The Hunter read: this isn’t a bubble in the classical sense — it’s a liquidity-driven melt-up wearing a bubble’s costume. The freaks haven’t taken over the casino; the casino has been quietly rewired so the slot machines pay out automatically every two weeks whether anyone’s playing or not. Burry is staring at the slot machines and yelling that the odds are terrible. He’s right. But the machines keep paying.
The trade isn’t “sell because Burry is right.” The trade is “stay long the flows, hedge the tail, and watch the four things that could break the plumbing.” When the 401(k) bid wobbles, that’s when you run.

And that’s what’s driving the market. Money managers like me are using these tools and seeing the benefits and so are the analysts and this is NOT like Dot-com, which CONNECTED 4Bn computers together – this is like computers – where connecting them was only ONE of the ways they improved our lives. This is like electricity, which kicked off the Industrial Revolution.
In the 1850s, human labor performed every task but then we had machines and mass production and suddenly we didn’t need all those humans to break their backs all day. Those humans did not become unemployed (as feared), they became accountants and lawyers and bookkeepers and, yes – ELECTRICIANS!
What we have now is a Thought Revolution – how much of your day do you currently spend thinking?

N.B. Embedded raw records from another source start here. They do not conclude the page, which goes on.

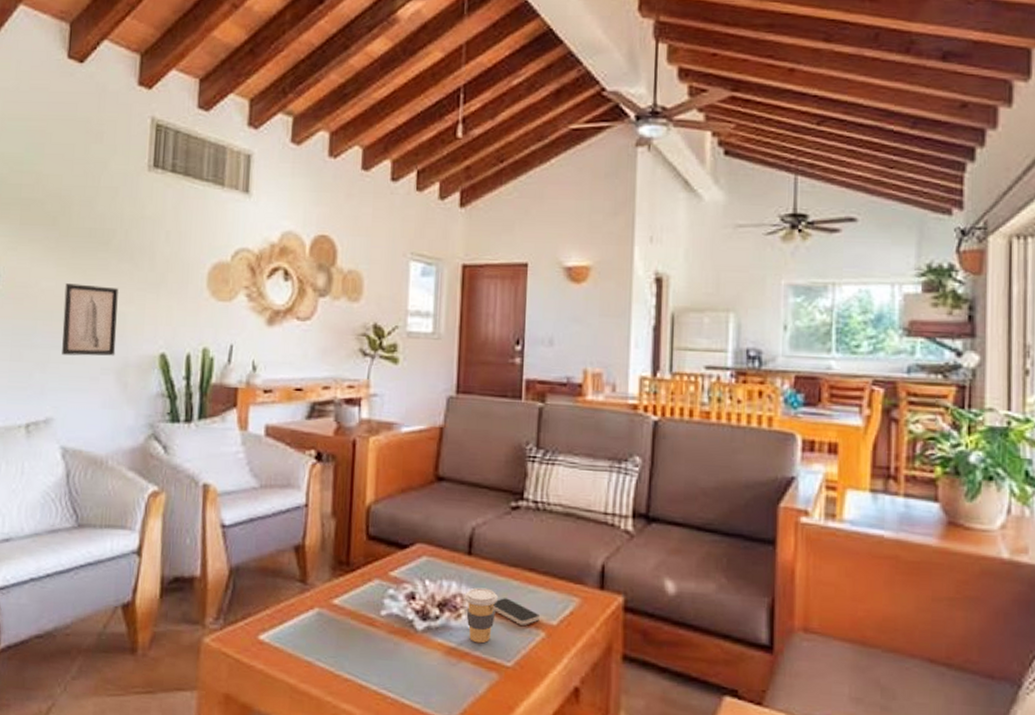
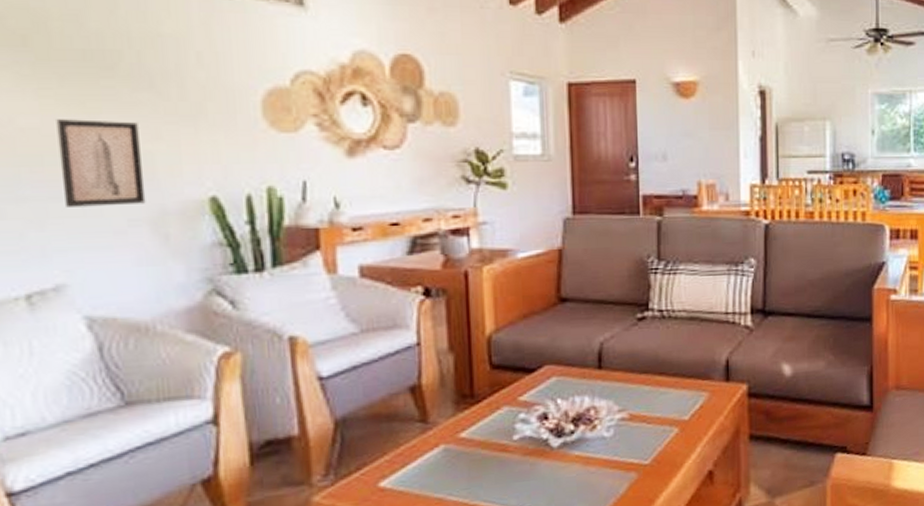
coffee cup: present [464,587,498,644] -> none [598,397,631,449]
smartphone: present [493,598,541,625] -> none [627,403,673,426]

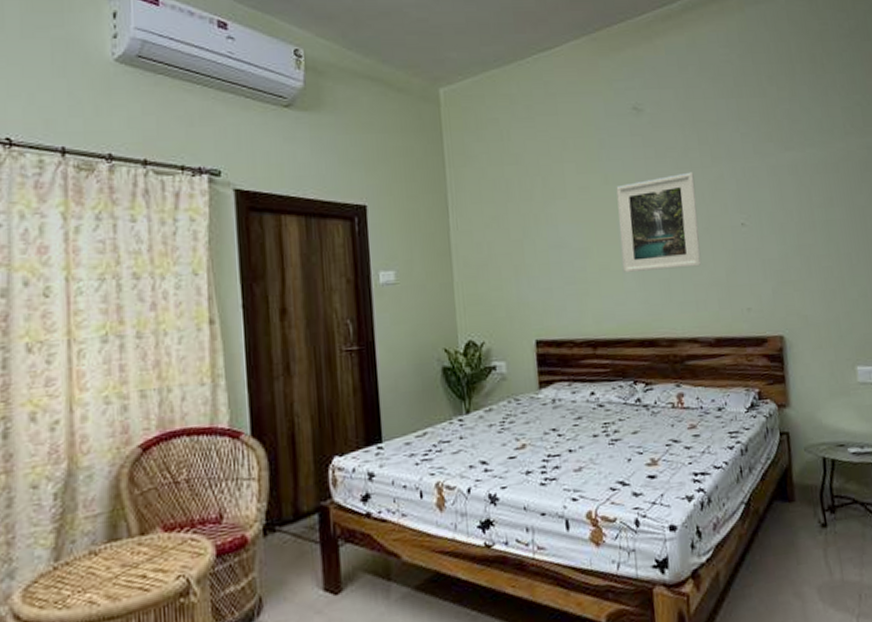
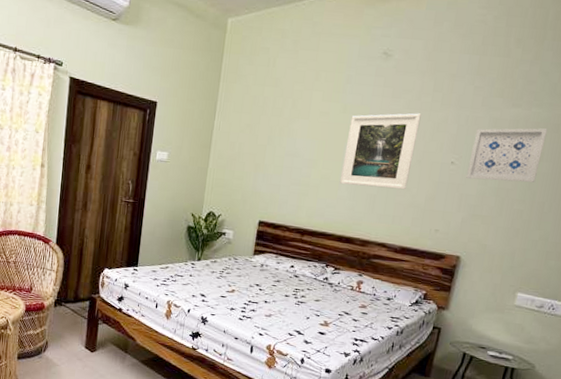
wall art: none [757,170,834,240] -> present [466,128,548,183]

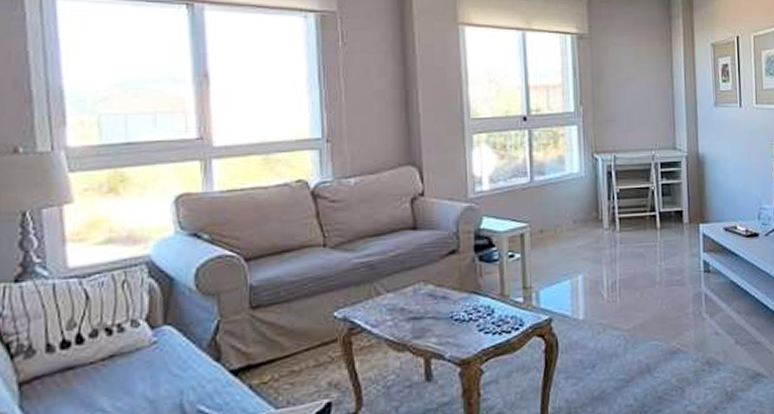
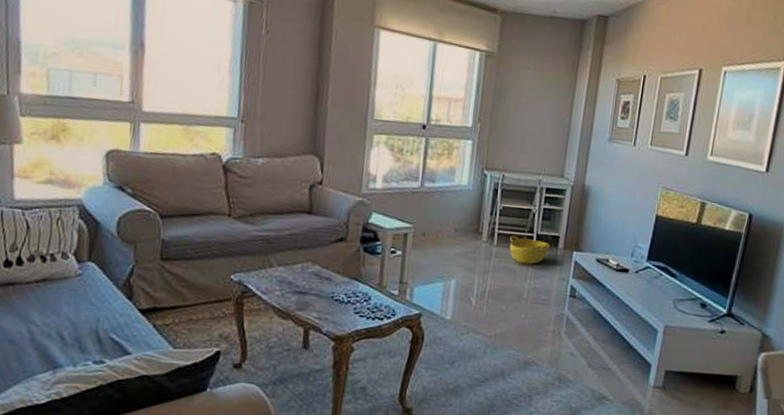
basket: none [633,217,675,246] -> present [509,235,551,265]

Thinking takes up 20% of your body’s energy each day (more for knowledge workers) – even though the brain is only 2% of the body – it’s our own Data Center…
Those of us who think for a living know there’s a lot of tedious parts and it would be wonderful to have someone/something do the boring thinking (and reading and writing) for you – so your brain can concentrate on the more important parts. Isn’t that what the entire corporate structure is – a gigantic machine that does all the tedious work for the CEO – so he can make the big decisions?
AI will let us all make the big decisions and it WILL be a revolution – but blood will also be spilled between here and there. Viva la Revolution!